• Your task
Without including any images, reproduce each entry exactly.

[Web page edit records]
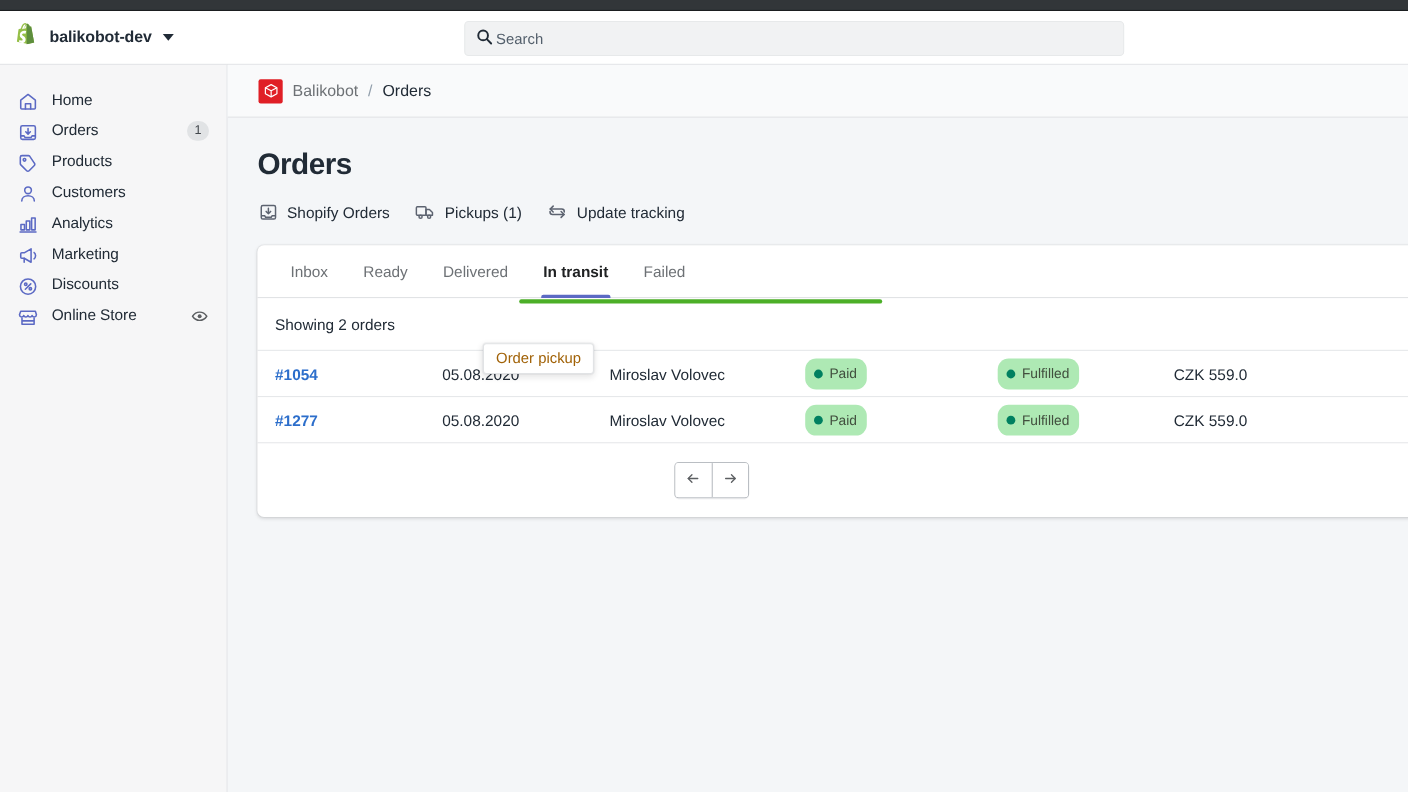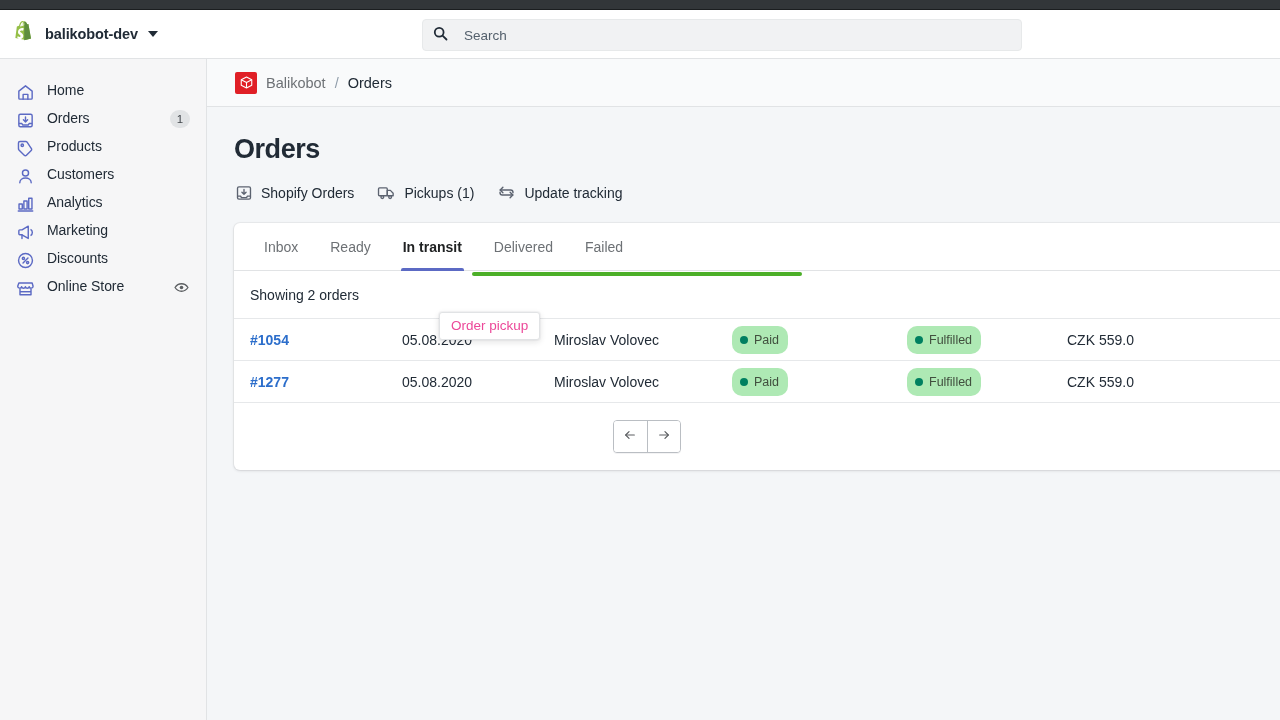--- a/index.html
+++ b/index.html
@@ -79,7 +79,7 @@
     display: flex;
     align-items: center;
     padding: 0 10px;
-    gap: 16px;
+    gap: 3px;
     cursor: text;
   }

• Answer to this problem
--- a/index.html
+++ b/index.html
@@ -79,7 +79,7 @@
     display: flex;
     align-items: center;
     padding: 0 10px;
-    gap: 16px;
+    gap: 3px;
     cursor: text;
   }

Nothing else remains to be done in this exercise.